Des allégations troublantes émergent concernant le comportement d’un ancien cadre d’un hôtel de luxe. L’homme, identifié par la lettre E., aurait instauré un environnement de travail hostile, caractérisé par des remarques et des actes à connotation sexuelle. Selon des captures d’écran obtenues par le média d’investigation DOSSIER, E. a créé un groupe WhatsApp pour son équipe, qu’il a baptisé de manière vulgaire : « A la cons ». La photo de profil de ce groupe affichait un selfie d’une employée posant devant une image explicite.
Une ancienne apprentie, que nous appellerons Lisa pour protéger son identité, a porté plainte pour harcèlement sexuel. Elle accuse E. de l’avoir harcelée pendant plusieurs mois. Selon le procès-verbal des ressources humaines, le harcèlement prenait diverses formes.
« ‘Villa E.’ est prêt à baiser, il sculpte des pénis de concombre, fait des rues de crème comme sous-entendu », indique le rapport. Avec « Villa E. » il fait allusion à sa salle du personnel.
DOSSIER (rapport)
Les accusations sont précises et choquantes. Lisa affirme qu’E. l’a harcelée à plusieurs reprises et qu’il s’est même présenté à sa porte en pleine nuit, alors qu’elle était en état d’ébriété. Dans un autre incident, E. se serait déshabillé devant elle. Il aurait également demandé à un autre apprenti de questionner Lisa sur la taille de sa poitrine.
Le harcèlement ne s’est pas limité aux heures de travail. Lisa et E. partageaient les chambres du personnel de l’hôtel, ce qui a prolongé l’atmosphère pesante. DOSSIER a également obtenu une capture d’écran d’une conversation Instagram entre les deux, datée de 2h08 du matin. E. y demandait à Lisa de le rejoindre dans sa chambre :
« Tu viens maintenant ou quoi ? »
E. (conversation Instagram)
Lisa a répondu en indiquant l’endroit où elle se trouvait, mais n’a pas donné suite à l’invitation. E. a finalement écrit : « D’accord, bonne nuit ».

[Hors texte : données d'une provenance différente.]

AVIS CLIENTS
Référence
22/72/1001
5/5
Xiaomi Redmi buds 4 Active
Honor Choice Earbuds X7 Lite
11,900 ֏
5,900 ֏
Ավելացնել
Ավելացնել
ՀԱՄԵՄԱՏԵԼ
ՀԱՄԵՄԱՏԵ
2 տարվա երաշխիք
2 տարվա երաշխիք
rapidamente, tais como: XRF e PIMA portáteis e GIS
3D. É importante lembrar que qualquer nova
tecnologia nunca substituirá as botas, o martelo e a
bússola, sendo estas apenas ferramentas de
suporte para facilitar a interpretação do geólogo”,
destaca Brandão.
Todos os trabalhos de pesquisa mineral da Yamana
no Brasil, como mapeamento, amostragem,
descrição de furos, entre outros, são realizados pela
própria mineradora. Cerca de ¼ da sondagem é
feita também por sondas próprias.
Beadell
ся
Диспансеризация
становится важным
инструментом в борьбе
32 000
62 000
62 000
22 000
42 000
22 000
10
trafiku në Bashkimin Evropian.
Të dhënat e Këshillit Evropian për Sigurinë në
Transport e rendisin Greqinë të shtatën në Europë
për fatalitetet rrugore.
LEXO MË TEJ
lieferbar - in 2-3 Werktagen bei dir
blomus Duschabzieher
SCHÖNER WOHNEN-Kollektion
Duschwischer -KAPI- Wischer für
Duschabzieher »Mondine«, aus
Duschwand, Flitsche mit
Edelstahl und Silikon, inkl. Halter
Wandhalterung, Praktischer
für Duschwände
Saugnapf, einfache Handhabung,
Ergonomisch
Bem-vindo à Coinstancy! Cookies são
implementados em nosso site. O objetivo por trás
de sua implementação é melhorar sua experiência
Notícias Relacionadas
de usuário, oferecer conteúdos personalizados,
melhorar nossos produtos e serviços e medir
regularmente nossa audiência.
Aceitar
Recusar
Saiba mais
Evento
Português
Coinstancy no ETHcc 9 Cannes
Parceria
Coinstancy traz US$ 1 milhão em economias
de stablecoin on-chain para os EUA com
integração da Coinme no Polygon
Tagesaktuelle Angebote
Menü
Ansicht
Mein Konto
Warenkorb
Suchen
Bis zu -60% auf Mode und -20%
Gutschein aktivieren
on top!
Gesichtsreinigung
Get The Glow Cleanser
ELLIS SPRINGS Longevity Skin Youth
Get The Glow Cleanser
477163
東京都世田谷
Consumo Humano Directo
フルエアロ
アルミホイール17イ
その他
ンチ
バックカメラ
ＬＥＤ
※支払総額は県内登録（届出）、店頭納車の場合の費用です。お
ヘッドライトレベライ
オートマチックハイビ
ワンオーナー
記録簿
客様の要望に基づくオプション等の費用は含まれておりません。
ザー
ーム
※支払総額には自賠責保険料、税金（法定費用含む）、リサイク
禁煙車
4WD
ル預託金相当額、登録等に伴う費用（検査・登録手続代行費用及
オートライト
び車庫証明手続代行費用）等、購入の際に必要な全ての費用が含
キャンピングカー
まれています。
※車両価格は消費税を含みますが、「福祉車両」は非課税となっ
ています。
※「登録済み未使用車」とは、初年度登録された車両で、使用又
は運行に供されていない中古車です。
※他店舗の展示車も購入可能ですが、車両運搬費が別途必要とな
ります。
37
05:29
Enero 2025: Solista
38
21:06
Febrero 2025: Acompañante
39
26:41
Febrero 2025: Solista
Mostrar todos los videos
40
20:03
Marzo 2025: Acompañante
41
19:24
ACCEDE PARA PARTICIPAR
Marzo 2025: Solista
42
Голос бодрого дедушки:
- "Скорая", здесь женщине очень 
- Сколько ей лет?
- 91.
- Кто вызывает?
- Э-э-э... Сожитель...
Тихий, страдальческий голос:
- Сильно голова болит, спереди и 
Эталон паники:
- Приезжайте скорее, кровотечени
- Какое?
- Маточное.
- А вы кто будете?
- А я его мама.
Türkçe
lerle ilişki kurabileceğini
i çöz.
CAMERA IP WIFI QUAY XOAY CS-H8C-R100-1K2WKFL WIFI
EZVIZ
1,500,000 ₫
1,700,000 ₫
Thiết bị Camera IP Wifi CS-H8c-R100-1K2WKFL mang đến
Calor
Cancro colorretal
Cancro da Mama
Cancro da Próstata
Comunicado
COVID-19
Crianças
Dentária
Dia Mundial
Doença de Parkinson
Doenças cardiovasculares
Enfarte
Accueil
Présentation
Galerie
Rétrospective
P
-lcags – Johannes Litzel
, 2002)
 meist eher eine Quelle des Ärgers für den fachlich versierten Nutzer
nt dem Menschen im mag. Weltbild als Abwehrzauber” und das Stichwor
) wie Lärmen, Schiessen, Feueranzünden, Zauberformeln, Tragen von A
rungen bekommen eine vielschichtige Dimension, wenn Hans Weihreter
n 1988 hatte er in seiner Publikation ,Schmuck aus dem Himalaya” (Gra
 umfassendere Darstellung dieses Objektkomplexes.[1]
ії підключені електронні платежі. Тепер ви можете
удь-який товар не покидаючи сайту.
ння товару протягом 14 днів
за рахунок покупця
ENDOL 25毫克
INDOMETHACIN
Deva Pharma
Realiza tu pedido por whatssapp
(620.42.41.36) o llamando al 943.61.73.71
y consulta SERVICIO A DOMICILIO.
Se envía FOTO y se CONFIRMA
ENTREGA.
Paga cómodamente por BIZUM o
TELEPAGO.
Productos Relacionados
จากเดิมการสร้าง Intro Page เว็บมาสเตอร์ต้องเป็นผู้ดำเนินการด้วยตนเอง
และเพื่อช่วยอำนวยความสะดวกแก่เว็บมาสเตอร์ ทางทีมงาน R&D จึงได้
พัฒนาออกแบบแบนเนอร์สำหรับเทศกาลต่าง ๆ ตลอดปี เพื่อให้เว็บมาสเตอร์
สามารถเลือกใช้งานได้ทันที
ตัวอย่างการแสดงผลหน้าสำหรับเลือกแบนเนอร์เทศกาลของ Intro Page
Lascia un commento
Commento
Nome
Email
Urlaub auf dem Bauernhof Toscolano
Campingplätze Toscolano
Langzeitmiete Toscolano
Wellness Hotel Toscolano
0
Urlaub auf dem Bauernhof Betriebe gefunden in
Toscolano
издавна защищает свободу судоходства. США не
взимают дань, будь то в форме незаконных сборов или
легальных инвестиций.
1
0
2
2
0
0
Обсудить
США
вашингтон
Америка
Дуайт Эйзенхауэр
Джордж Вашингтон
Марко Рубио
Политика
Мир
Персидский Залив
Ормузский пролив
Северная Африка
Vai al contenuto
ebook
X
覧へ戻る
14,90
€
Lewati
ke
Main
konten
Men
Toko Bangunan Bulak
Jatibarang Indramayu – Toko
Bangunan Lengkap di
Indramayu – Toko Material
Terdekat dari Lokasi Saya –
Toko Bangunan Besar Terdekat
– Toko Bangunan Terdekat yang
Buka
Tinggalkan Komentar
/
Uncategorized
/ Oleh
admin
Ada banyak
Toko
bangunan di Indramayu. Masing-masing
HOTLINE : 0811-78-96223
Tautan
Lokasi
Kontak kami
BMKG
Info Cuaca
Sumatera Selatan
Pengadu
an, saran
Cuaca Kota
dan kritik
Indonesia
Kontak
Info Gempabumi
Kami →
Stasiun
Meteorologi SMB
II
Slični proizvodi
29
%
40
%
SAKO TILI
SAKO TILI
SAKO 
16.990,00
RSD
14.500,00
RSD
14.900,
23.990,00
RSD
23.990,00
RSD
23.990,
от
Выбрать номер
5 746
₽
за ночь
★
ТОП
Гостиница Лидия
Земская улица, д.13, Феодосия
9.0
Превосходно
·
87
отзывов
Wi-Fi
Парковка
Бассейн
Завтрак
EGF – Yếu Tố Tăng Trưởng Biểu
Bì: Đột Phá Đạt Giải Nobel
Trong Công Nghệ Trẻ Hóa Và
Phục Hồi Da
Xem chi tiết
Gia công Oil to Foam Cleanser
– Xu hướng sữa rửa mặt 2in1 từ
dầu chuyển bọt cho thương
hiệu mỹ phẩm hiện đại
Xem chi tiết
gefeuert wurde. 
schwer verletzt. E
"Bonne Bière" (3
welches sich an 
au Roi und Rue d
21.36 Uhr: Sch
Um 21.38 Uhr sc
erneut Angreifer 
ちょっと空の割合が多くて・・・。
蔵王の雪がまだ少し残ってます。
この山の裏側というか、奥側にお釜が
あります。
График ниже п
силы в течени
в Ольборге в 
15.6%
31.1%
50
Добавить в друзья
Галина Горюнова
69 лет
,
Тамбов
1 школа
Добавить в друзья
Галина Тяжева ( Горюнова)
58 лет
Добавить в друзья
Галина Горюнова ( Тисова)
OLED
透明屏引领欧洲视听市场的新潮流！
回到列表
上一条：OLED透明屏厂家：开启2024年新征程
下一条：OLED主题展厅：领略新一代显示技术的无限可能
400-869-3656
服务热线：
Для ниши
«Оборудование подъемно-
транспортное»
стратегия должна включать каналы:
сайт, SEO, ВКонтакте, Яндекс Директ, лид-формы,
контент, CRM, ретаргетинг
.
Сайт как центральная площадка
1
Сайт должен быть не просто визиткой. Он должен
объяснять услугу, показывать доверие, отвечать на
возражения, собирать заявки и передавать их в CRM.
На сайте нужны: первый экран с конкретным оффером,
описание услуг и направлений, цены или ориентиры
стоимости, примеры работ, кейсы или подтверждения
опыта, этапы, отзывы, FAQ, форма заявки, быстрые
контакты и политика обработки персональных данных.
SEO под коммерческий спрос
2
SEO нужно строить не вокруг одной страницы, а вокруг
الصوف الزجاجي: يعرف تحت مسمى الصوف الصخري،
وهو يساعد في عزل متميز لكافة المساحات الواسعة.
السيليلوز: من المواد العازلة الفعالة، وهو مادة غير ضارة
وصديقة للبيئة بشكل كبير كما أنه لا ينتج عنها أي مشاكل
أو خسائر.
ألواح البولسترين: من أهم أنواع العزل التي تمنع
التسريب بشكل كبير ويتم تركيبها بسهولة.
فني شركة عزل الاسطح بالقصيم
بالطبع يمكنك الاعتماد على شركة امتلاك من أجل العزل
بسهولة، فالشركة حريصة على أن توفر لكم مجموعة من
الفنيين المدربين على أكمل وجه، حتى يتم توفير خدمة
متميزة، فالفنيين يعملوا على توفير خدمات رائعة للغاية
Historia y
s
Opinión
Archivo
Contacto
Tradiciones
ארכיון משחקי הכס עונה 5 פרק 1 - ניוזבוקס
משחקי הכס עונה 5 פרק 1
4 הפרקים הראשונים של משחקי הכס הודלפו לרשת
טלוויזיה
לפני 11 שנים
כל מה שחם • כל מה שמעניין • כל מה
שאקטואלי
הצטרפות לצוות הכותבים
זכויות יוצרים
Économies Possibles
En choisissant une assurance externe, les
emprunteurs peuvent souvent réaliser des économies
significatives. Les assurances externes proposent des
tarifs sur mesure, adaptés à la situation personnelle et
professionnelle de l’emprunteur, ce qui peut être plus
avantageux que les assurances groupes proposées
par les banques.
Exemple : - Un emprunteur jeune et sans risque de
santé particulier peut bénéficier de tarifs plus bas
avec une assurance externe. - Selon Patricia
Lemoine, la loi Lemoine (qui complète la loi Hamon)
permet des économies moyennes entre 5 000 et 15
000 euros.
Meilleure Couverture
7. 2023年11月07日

Le comportement d’E. a eu un impact significatif sur la santé mentale de Lisa. Le procès-verbal des ressources humaines révèle qu’elle souffre d’insomnie et ne se sent pas en sécurité dans sa chambre. Elle aurait demandé des sanctions contre E., mais, selon les informations disponibles, aucune mesure disciplinaire n’a été prise dans l’immédiat. Accablée, Lisa a finalement quitté son emploi peu de temps après cet échange.